Skip the slopes and enjoy one of these mountain-free excursions instead.

By Erica Sloan
January 30, 2020
Courtesy of Aspen Snowmass

Gone are the days when the non-skiers on any ski trip were left to spend long, blustery days cooped up inside a lodge with little more than a deck of cards or a board game to stay occupied. Today's resorts—from sprawling complexes to intimate boutique destinations—deliver a full-fledged winter experience, stretching far beyond their rosters of beloved black-diamond and bunny slopes. From exceptional après to thrilling mountain-side adventures, here are nine ski-resort activities that anyone in your group will love (no slalom skills required).

Related: Hike Into Some of These Stunning Ice Caves This Winter

Aspen Snowmass in Snowmass Village, Colorado

Imagine zooming over a pristine, powdery crevasse at up to 28 miles per hour without clicking into a single boot or binding. That's the beauty of the Breathtaker Alpine Coaster at Aspen Snowmass. Each car has its own brakes, so you can carefully finesse hairpin turns and soar down steep drops as you make your way over a mile of forest terrain on an elevated track. On select Fridays throughout the season, at the resort's Ullr Night parties, you can up the thrill factor by taking a ride on the coaster in the dark. Then, keep the adrenaline flowing with a snow-biking adventure along pathways illuminated in bright colors.

Description of the task | Extend the article on ski-resort activities for non-skiers, starting right after its final sentence.

Information shown |

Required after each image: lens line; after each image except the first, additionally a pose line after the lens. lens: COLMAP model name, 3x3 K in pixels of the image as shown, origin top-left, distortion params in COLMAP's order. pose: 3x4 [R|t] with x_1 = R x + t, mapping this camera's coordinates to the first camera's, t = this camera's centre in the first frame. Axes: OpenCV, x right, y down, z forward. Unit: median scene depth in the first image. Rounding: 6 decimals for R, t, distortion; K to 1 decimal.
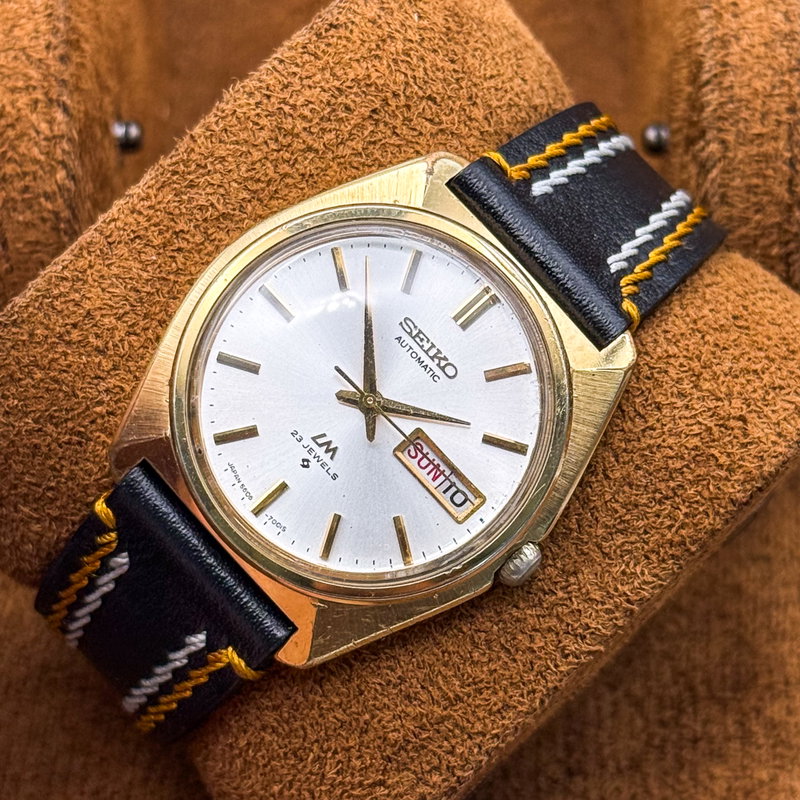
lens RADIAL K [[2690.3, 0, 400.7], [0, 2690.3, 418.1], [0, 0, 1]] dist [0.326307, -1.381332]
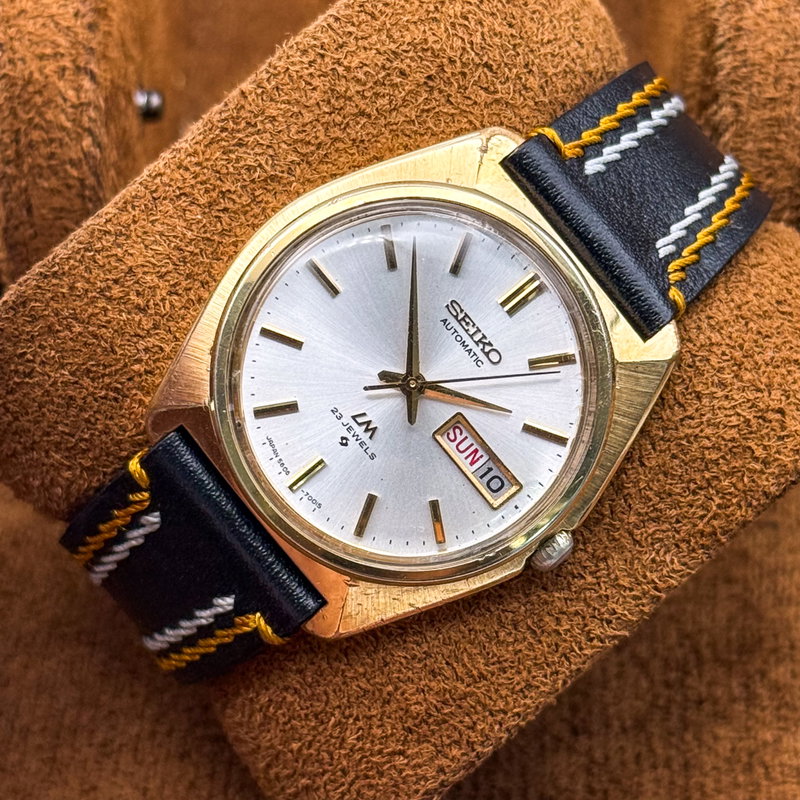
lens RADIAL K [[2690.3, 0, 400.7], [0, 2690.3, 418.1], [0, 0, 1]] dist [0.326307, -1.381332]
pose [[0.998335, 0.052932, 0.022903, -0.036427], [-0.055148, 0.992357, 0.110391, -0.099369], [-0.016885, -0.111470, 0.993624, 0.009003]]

Response below |
Stratton Mountain Resort in Stratton Mountain, Vermont

From the top of southern Vermont's highest peak (3,875 feet), the views of pristine snow-capped mountains include not only a vast swath of Vermont's Green Mountain range, but also the Adirondacks in New York, the Berkshires in Massachusetts, and the White Mountains in New Hampshire. The good news: A scenic gondola ride departing from Stratton Mountain Resort will take you straight to the top, with 360-degree views all along the way ($15 per person in advance or $20 at the gondola). If you're the intrepid type, consider renting snowshoes at First Run in Stratton Village beforehand, and upon arriving at the top, take the 1.1-mile trek to the mountain's historic fire tower to be rewarded with an even loftier vantage point.

Hope Lake Lodge and Greek Peak Mountain Resort in Cortland, New York

Nestled in the wooded Finger Lakes region of central New York, Hope Lake is the prime spot to swap slopes for ropes and take a ride on a 1,300-foot-long zip-line tour ($80 per person). You'll soar over the area's mountains and fly between treetops at speeds up to 40 miles per hour—and with a vantage point of 65 feet in the air, you'll have a true birds'-eye view of the snow-covered setting. (Call that a mountain high!) The two-hour experience is broken up into four zip lines of increasing difficulty, from the Blue Line to the Cloud Splitter, each one longer and with more twists and turns than the last. Gather a group of up to 12 friends or family members and embark on a thrilling race to the finish line.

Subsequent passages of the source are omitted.